At the May meeting the group discussed the gluten-free products available.
Next Meeting: The next meeting will be September 15 at the Flagstaff Medical Center.
RECIPE OF THE MONTH
Spaghetti with Tuna Sauce
Lighter and more summery than spaghetti with a tomato or meat sauce, this dish makes a good family meal.
Preparation Time: 10 minutes
Cooking Time: 15 minutes
Ingredients (for 4-6)
1 lb gluten-free spaghetti (small pasta shells work well, too)
1 clove garlic (optional)
1/2 small red pepper, diced (optional)
2 TBS olive oil
4 TBS butter
1 cup chicken or vegetable stock
3 TBS dry white wine or vermouth
7- oz can of tuna
salt and black pepper
Bring a large pan of salted water to a boil, add spaghetti (or other pasta) and cook according to the package directions.

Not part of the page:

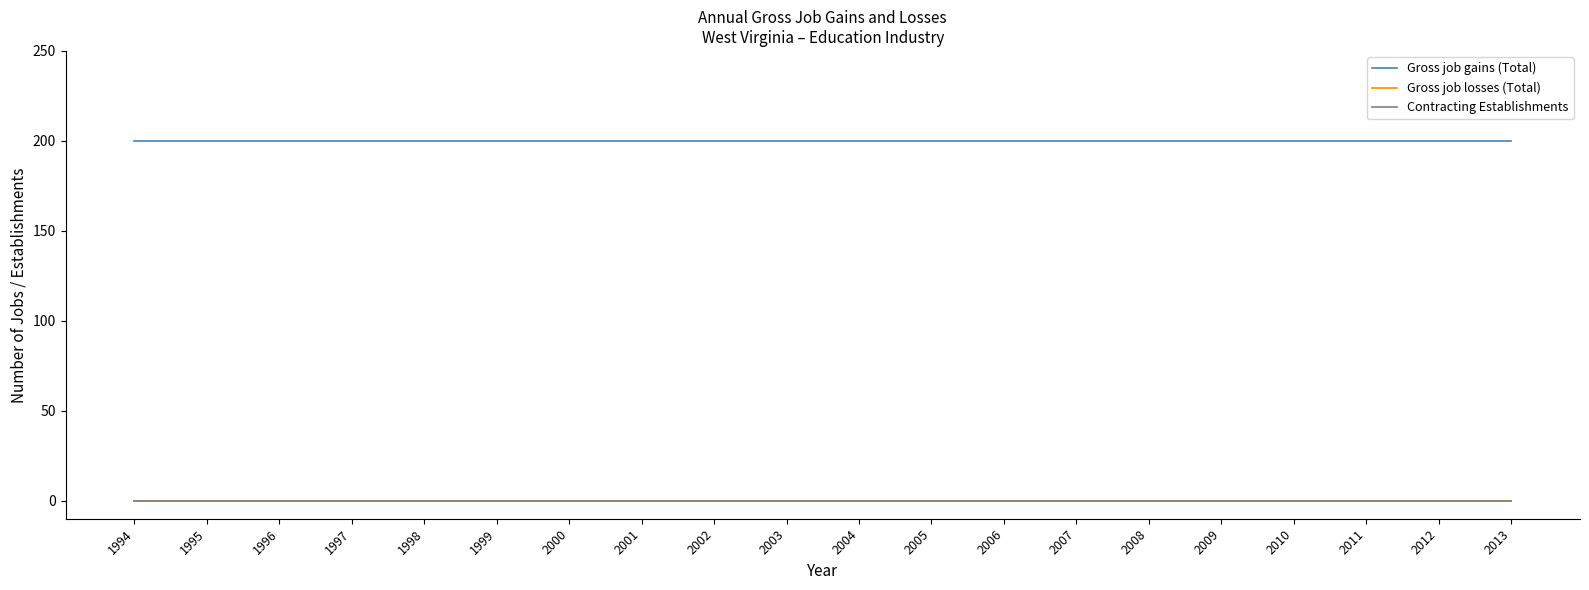

True or false: Contracting Establishments has more than 1 interior local peaks.

False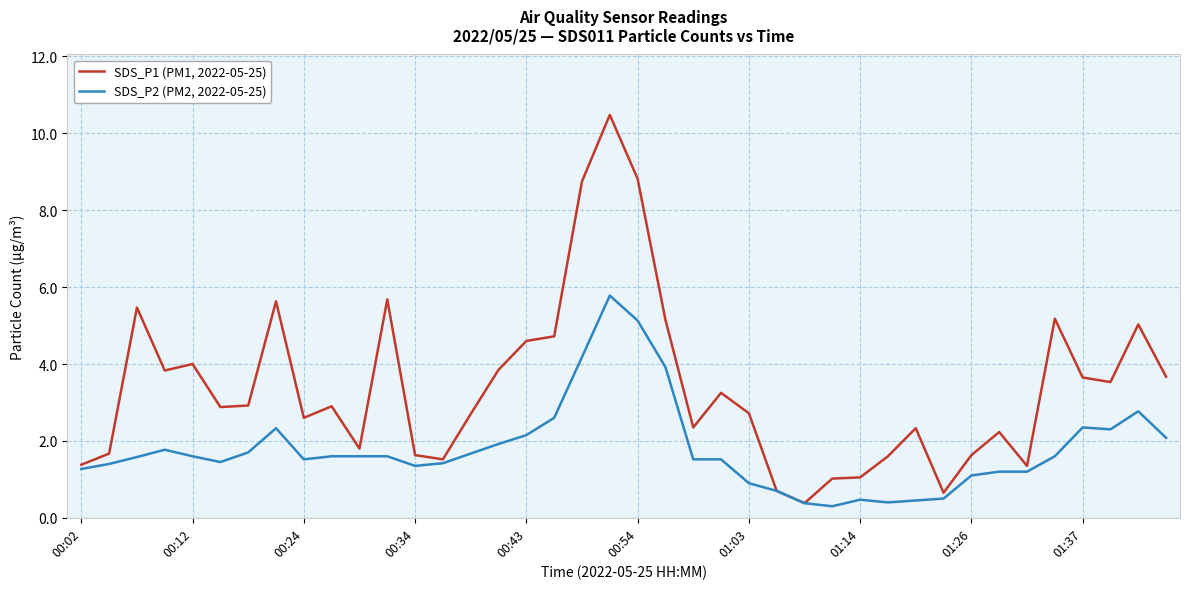

Which series has the largest range (max minus min)?

SDS_P1 (PM1, 2022-05-25)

Peel and finely chop the garlic. Heat the oil and half the butter, and sauté garlic for 1-2 minutes, add chopped red pepper, then stir in stock and wine. Boil briskly over high heat until the liquid has reduced to about 1/2 - 3/4 cup. Drain the tuna, flake the fish, and add it to the stock. Season with salt and pepper.
When spaghetti (pasta) is cooked, drain it thoroughly and toss in the remaining butter. If using spaghetti, put spaghetti on a warm serving dish and pour over the hot tuna sauce. If using another type of pasta, you can just mix the past and the tuna sauce and place in a serving dish.